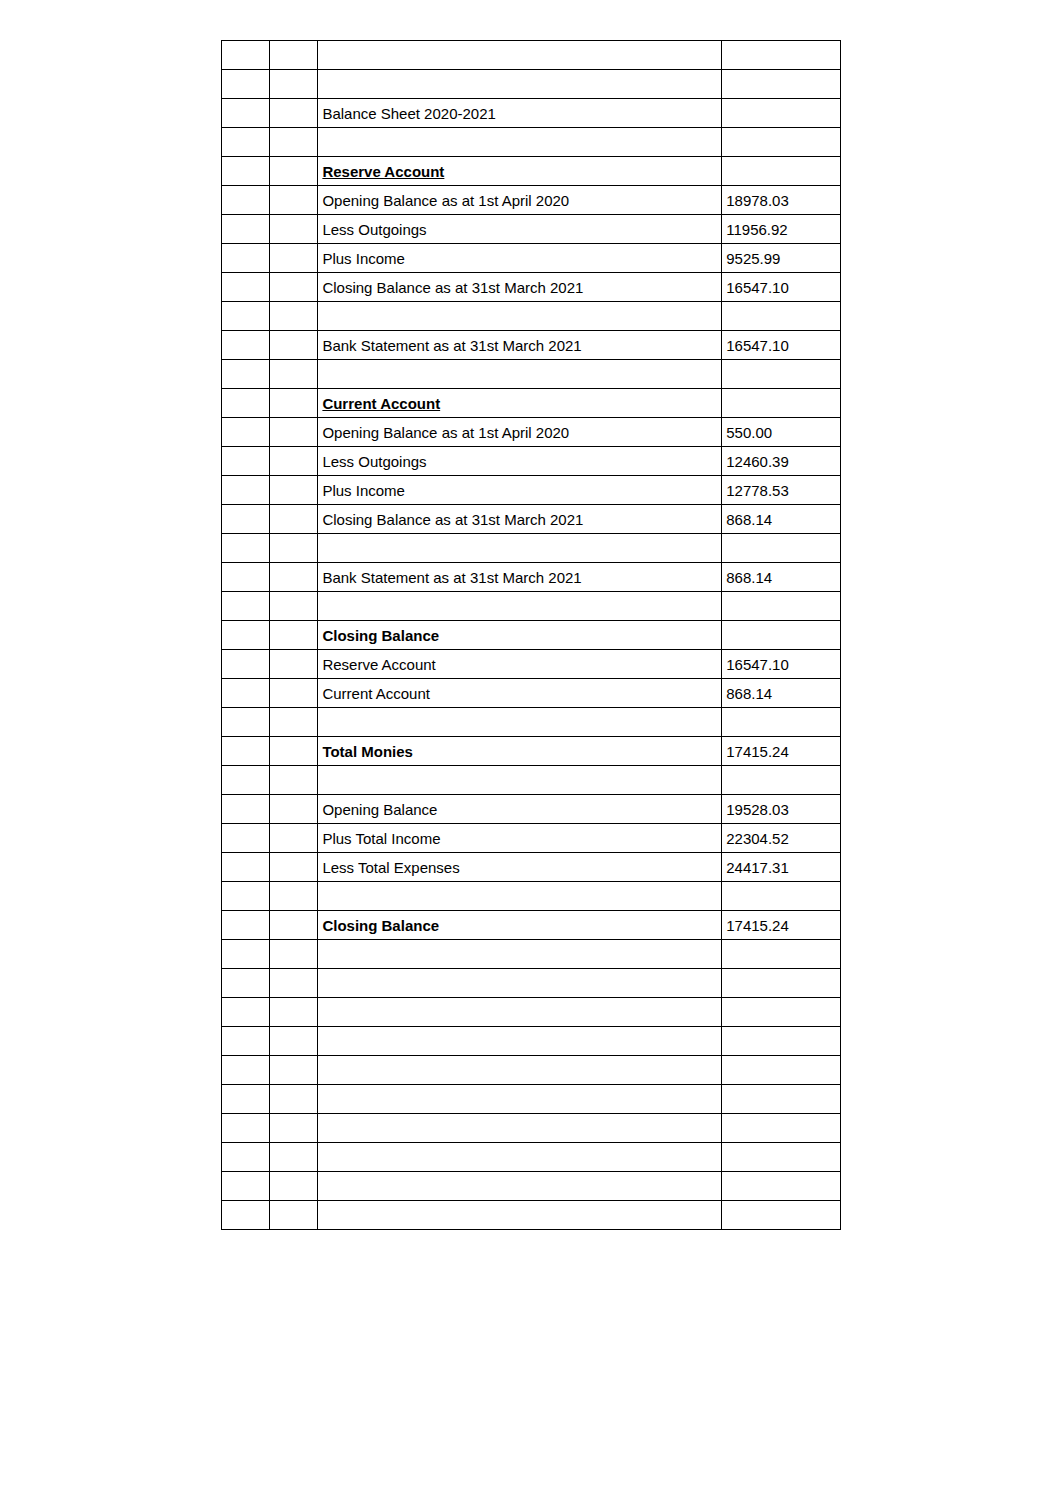| | | Balance Sheet 2020-2021 | |
| | | Reserve Account | |
| | | Opening Balance as at 1st April 2020 | 18978.03 |
| | | Less Outgoings | 11956.92 |
| | | Plus Income | 9525.99 |
| | | Closing Balance as at 31st March 2021 | 16547.10 |
| | | Bank Statement as at 31st March 2021 | 16547.10 |
| | | Current Account | |
| | | Opening Balance as at 1st April 2020 | 550.00 |
| | | Less Outgoings | 12460.39 |
| | | Plus Income | 12778.53 |
| | | Closing Balance as at 31st March 2021 | 868.14 |
| | | Bank Statement as at 31st March 2021 | 868.14 |
| | | Closing Balance | |
| | | Reserve Account | 16547.10 |
| | | Current Account | 868.14 |
| | | Total Monies | 17415.24 |
| | | Opening Balance | 19528.03 |
| | | Plus Total Income | 22304.52 |
| | | Less Total Expenses | 24417.31 |
| | | Closing Balance | 17415.24 |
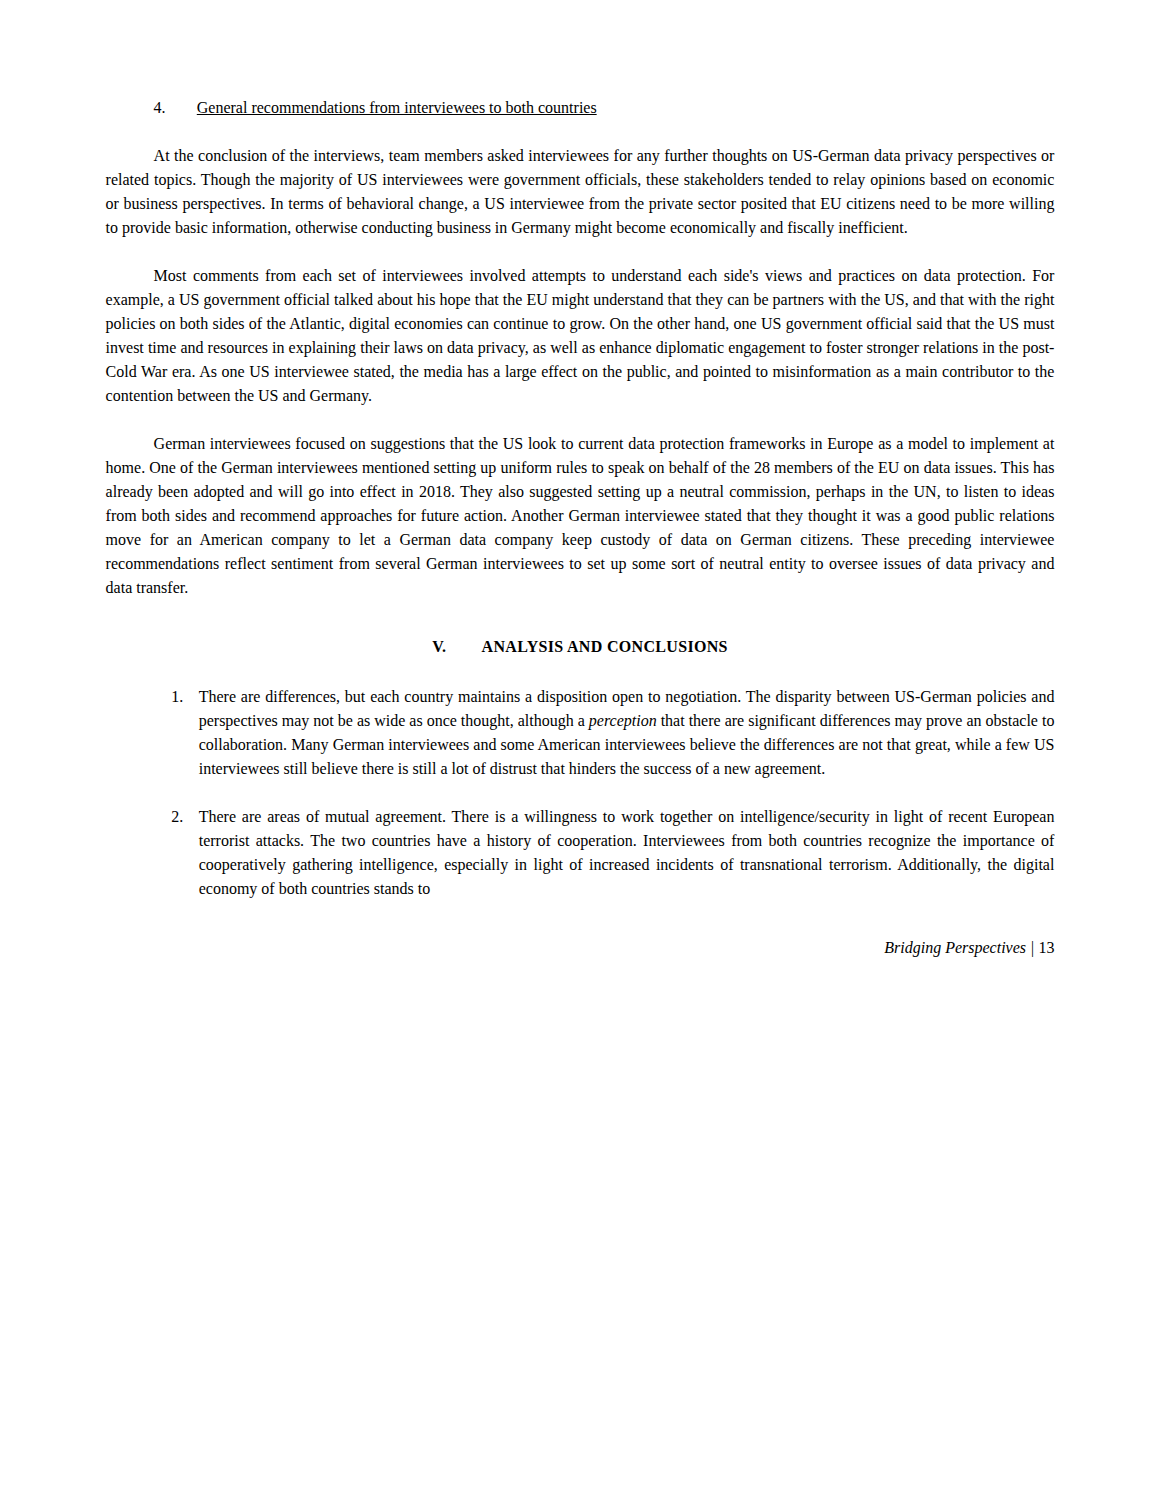4. General recommendations from interviewees to both countries
At the conclusion of the interviews, team members asked interviewees for any further thoughts on US-German data privacy perspectives or related topics. Though the majority of US interviewees were government officials, these stakeholders tended to relay opinions based on economic or business perspectives. In terms of behavioral change, a US interviewee from the private sector posited that EU citizens need to be more willing to provide basic information, otherwise conducting business in Germany might become economically and fiscally inefficient.
Most comments from each set of interviewees involved attempts to understand each side's views and practices on data protection. For example, a US government official talked about his hope that the EU might understand that they can be partners with the US, and that with the right policies on both sides of the Atlantic, digital economies can continue to grow. On the other hand, one US government official said that the US must invest time and resources in explaining their laws on data privacy, as well as enhance diplomatic engagement to foster stronger relations in the post-Cold War era. As one US interviewee stated, the media has a large effect on the public, and pointed to misinformation as a main contributor to the contention between the US and Germany.
German interviewees focused on suggestions that the US look to current data protection frameworks in Europe as a model to implement at home. One of the German interviewees mentioned setting up uniform rules to speak on behalf of the 28 members of the EU on data issues. This has already been adopted and will go into effect in 2018. They also suggested setting up a neutral commission, perhaps in the UN, to listen to ideas from both sides and recommend approaches for future action. Another German interviewee stated that they thought it was a good public relations move for an American company to let a German data company keep custody of data on German citizens. These preceding interviewee recommendations reflect sentiment from several German interviewees to set up some sort of neutral entity to oversee issues of data privacy and data transfer.
V. ANALYSIS AND CONCLUSIONS
There are differences, but each country maintains a disposition open to negotiation. The disparity between US-German policies and perspectives may not be as wide as once thought, although a perception that there are significant differences may prove an obstacle to collaboration. Many German interviewees and some American interviewees believe the differences are not that great, while a few US interviewees still believe there is still a lot of distrust that hinders the success of a new agreement.
There are areas of mutual agreement. There is a willingness to work together on intelligence/security in light of recent European terrorist attacks. The two countries have a history of cooperation. Interviewees from both countries recognize the importance of cooperatively gathering intelligence, especially in light of increased incidents of transnational terrorism. Additionally, the digital economy of both countries stands to
Bridging Perspectives | 13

○ ○ ○ ○ ○

#### Aim of the exercise:
After removing the pictures, restate the whole listing above word for word.

#### Answer to this task:
| | | Balance Sheet 2020-2021 | |
| | | Reserve Account | |
| | | Opening Balance as at 1st April 2020 | 18978.03 |
| | | Less Outgoings | 11956.92 |
| | | Plus Income | 9525.99 |
| | | Closing Balance as at 31st March 2021 | 16547.10 |
| | | Bank Statement as at 31st March 2021 | 16547.10 |
| | | Current Account | |
| | | Opening Balance as at 1st April 2020 | 550.00 |
| | | Less Outgoings | 12460.39 |
| | | Plus Income | 12778.53 |
| | | Closing Balance as at 31st March 2021 | 868.14 |
| | | Bank Statement as at 31st March 2021 | 868.14 |
| | | Closing Balance | |
| | | Reserve Account | 16547.10 |
| | | Current Account | 868.14 |
| | | Total Monies | 17415.24 |
| | | Opening Balance | 19528.03 |
| | | Plus Total Income | 22304.52 |
| | | Less Total Expenses | 24417.31 |
| | | Closing Balance | 17415.24 |
4. General recommendations from interviewees to both countries
At the conclusion of the interviews, team members asked interviewees for any further thoughts on US-German data privacy perspectives or related topics. Though the majority of US interviewees were government officials, these stakeholders tended to relay opinions based on economic or business perspectives. In terms of behavioral change, a US interviewee from the private sector posited that EU citizens need to be more willing to provide basic information, otherwise conducting business in Germany might become economically and fiscally inefficient.
Most comments from each set of interviewees involved attempts to understand each side's views and practices on data protection. For example, a US government official talked about his hope that the EU might understand that they can be partners with the US, and that with the right policies on both sides of the Atlantic, digital economies can continue to grow. On the other hand, one US government official said that the US must invest time and resources in explaining their laws on data privacy, as well as enhance diplomatic engagement to foster stronger relations in the post-Cold War era. As one US interviewee stated, the media has a large effect on the public, and pointed to misinformation as a main contributor to the contention between the US and Germany.
German interviewees focused on suggestions that the US look to current data protection frameworks in Europe as a model to implement at home. One of the German interviewees mentioned setting up uniform rules to speak on behalf of the 28 members of the EU on data issues. This has already been adopted and will go into effect in 2018. They also suggested setting up a neutral commission, perhaps in the UN, to listen to ideas from both sides and recommend approaches for future action. Another German interviewee stated that they thought it was a good public relations move for an American company to let a German data company keep custody of data on German citizens. These preceding interviewee recommendations reflect sentiment from several German interviewees to set up some sort of neutral entity to oversee issues of data privacy and data transfer.
V. ANALYSIS AND CONCLUSIONS
There are differences, but each country maintains a disposition open to negotiation. The disparity between US-German policies and perspectives may not be as wide as once thought, although a perception that there are significant differences may prove an obstacle to collaboration. Many German interviewees and some American interviewees believe the differences are not that great, while a few US interviewees still believe there is still a lot of distrust that hinders the success of a new agreement.
There are areas of mutual agreement. There is a willingness to work together on intelligence/security in light of recent European terrorist attacks. The two countries have a history of cooperation. Interviewees from both countries recognize the importance of cooperatively gathering intelligence, especially in light of increased incidents of transnational terrorism. Additionally, the digital economy of both countries stands to
Bridging Perspectives | 13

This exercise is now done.